Ironically, within a few seconds of the presenter ending his speech, the webinar was closed.  That box – that precious spring of strength, renewal and the ethereal connections made possible only online – was just gone.  So where’s your box today?  Am I the chat window, showing you that you aren’t alone? If so, I will proudly and desperately scramble to reassure you as fast as my fingers can type that you are doing just fine. Moms of kids, dads of pets, all the single ladies, all the grannies with handfuls of lard and flour – I get you.  I know that you are trying yourself into exhaustion. I know because I’m exhausted, too. But we have got to pick a layer. Just one. So before this window closes, what’s your layer going to be for now? Write it in a comment below so that I can encourage you.

{Hint: If you need inspiration, I assert you can never go wrong with messy biscuits.}

Side note: The webinar mentioned above was hosted by Bright Horizons, a company that offers backup child and elder care as a benefit through my employer.  I’ve used them and regularly encourage everyone at the office to establish an emergency child care plan of some sort.  They regularly host nationwide conference calls on various topics, primarily centered around work and family.

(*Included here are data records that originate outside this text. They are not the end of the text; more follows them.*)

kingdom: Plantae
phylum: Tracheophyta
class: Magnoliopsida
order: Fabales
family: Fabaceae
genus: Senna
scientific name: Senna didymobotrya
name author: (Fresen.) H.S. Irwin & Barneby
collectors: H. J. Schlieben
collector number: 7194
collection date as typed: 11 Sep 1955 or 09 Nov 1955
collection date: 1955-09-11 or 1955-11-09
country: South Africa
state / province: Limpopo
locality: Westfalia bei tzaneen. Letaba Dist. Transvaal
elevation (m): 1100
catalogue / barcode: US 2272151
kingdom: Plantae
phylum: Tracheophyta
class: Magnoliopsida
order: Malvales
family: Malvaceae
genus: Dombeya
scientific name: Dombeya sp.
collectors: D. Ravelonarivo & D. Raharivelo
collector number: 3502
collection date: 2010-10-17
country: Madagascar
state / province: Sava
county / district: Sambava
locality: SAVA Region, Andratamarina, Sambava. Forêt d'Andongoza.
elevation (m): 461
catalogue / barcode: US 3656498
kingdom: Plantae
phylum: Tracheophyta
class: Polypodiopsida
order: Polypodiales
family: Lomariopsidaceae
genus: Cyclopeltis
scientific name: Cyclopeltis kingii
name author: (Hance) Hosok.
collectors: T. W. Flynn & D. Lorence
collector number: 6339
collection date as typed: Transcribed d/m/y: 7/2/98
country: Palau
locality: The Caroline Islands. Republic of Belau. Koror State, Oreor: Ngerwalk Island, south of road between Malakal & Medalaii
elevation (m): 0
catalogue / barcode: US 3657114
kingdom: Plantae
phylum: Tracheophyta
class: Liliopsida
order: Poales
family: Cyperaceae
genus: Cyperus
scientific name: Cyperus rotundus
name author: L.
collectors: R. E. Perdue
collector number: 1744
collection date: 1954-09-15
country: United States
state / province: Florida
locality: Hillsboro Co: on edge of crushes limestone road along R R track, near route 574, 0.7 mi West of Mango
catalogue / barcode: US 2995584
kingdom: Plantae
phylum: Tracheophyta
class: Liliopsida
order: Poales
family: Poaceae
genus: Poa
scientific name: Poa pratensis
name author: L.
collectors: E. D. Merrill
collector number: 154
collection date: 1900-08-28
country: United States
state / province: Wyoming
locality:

  1. I don’t make messy bisquits, but I put zuchinni in everything. And I don’t feel guilty! Loved your column. Like I’ve said before, I rocked my kids until their feet almost hit the floor, but I don’t remember if that floor was clean beneath their feet. Probably not. But who cares?
    Aunt Susie

  2. I loved this and will bookmark it so that I can continue to love it. I was in the BH webinar today and I’m so glad you shared this link. You are doing amazing work in the midst of a messy house, stained jeans and parsley in your teeth (don’t look now, the guy 3 seats over is watching). Keep on keeping on, sister.